Photo: Christia Rose

Her work frequently blurs the lines between art and design; she’s content to align with both, and often approaches work like a designer would, engaging in research and weighing different variations before deciding on a final product.

Her analytical and calculating approach balances her affinity to nature and her drive to translate it into new mediums. “I like to break things down into more simplified versions,” she explains, “like building blocks.”

Aspects of her strong, yet soft murals both align and contrast with those of her partner, the prolific muralist JB Snyder. Likely, they have influenced each other in subtle and inevitable ways, but their styles and artistic practices remain largely independent. Garza tends to be more reserved and controlled when it comes to her art, while Snyder is very expressive and works with other artists frequently. Only recently have the two collaborated on a few pieces. With close to six years behind their relationship, they have spent plenty of time supporting each other throughout their careers as professional artists. Recently for Garza, having a veteran muralist around has helped when she needed to troubleshoot some of her first mural projects.

Photo: Christia Rose

However, like all her other artistic endeavors, Garza won’t be settling exclusively into murals for the long haul – especially not after spending a good portion of her summer painting The Link’s outdoor ceiling. Even now, she is looking ahead in a different direction for her next major opening on January 17 at Cobra Flute Projects. She envisions constructing something akin to a textile interior within the gallery, looking to translate stained glass into fabric and light, and transforming her underlying feelings into something new.

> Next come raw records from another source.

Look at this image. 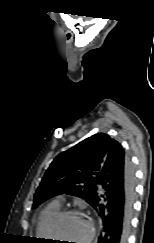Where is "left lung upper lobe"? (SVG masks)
<instances>
[{
  "mask_svg": "<svg viewBox=\"0 0 154 243\" xmlns=\"http://www.w3.org/2000/svg\"><path fill=\"white\" fill-rule=\"evenodd\" d=\"M119 147L117 141L99 133L59 154L42 178L34 195L33 208L63 193L80 197L92 206L99 194L98 175L109 152Z\"/></svg>",
  "mask_w": 154,
  "mask_h": 243,
  "instance_id": "1",
  "label": "left lung upper lobe"
}]
</instances>
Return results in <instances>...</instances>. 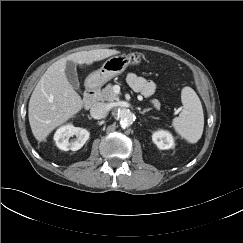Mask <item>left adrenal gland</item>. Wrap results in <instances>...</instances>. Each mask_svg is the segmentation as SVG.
I'll use <instances>...</instances> for the list:
<instances>
[{"mask_svg":"<svg viewBox=\"0 0 243 243\" xmlns=\"http://www.w3.org/2000/svg\"><path fill=\"white\" fill-rule=\"evenodd\" d=\"M151 110V108H148V109H144V110H139V112L141 113V114H144V113H146V112H149Z\"/></svg>","mask_w":243,"mask_h":243,"instance_id":"obj_1","label":"left adrenal gland"}]
</instances>
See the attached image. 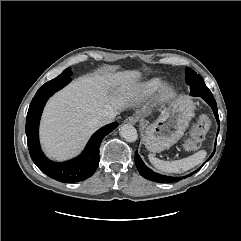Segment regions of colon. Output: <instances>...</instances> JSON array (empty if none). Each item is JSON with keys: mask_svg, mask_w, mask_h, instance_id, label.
I'll return each instance as SVG.
<instances>
[{"mask_svg": "<svg viewBox=\"0 0 241 241\" xmlns=\"http://www.w3.org/2000/svg\"><path fill=\"white\" fill-rule=\"evenodd\" d=\"M210 118L207 115H201L192 128L190 136L185 142V147L188 150H196L201 146L206 133L210 128Z\"/></svg>", "mask_w": 241, "mask_h": 241, "instance_id": "colon-1", "label": "colon"}]
</instances>
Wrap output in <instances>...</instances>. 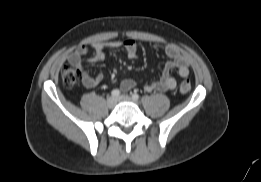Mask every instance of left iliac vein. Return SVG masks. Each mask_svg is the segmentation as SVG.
<instances>
[{"label": "left iliac vein", "mask_w": 261, "mask_h": 182, "mask_svg": "<svg viewBox=\"0 0 261 182\" xmlns=\"http://www.w3.org/2000/svg\"><path fill=\"white\" fill-rule=\"evenodd\" d=\"M117 101H127V102H133L136 103V100L132 99L130 96L128 95H121L117 98Z\"/></svg>", "instance_id": "obj_1"}]
</instances>
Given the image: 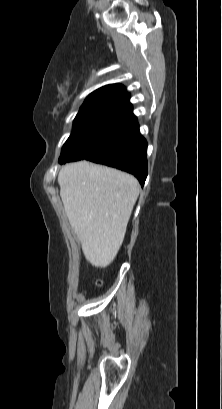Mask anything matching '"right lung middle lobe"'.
I'll return each mask as SVG.
<instances>
[{"label":"right lung middle lobe","instance_id":"dd1d6c3e","mask_svg":"<svg viewBox=\"0 0 222 409\" xmlns=\"http://www.w3.org/2000/svg\"><path fill=\"white\" fill-rule=\"evenodd\" d=\"M126 111L123 107L80 109L74 119L73 131L62 148L59 163L81 160L98 150Z\"/></svg>","mask_w":222,"mask_h":409}]
</instances>
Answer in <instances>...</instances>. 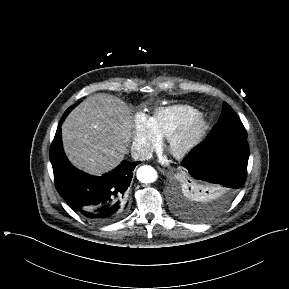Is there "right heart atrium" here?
<instances>
[{
  "mask_svg": "<svg viewBox=\"0 0 289 289\" xmlns=\"http://www.w3.org/2000/svg\"><path fill=\"white\" fill-rule=\"evenodd\" d=\"M161 146V140L154 133L150 118L144 113H137L132 125V148L140 158L149 157Z\"/></svg>",
  "mask_w": 289,
  "mask_h": 289,
  "instance_id": "right-heart-atrium-1",
  "label": "right heart atrium"
}]
</instances>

She’s also looking forward to exploring more opportunities to combine her art with her academic background in a position she took at the Self-Arising Nature (SAN) Center, a natural healing and wellness organization. Garza recalls meeting the founder, Katie Hess, when she was studying at SWIHA. Hess gave a talk there on flower essences and her company, LOTUSWEI – then later ran into Garza at Gallo Blanco, where the two became reacquainted. Eventually, Garza came to work for Hess in SAN’s apothecary, and she hopes to teach classes there on natural dyeing and other artistic practices.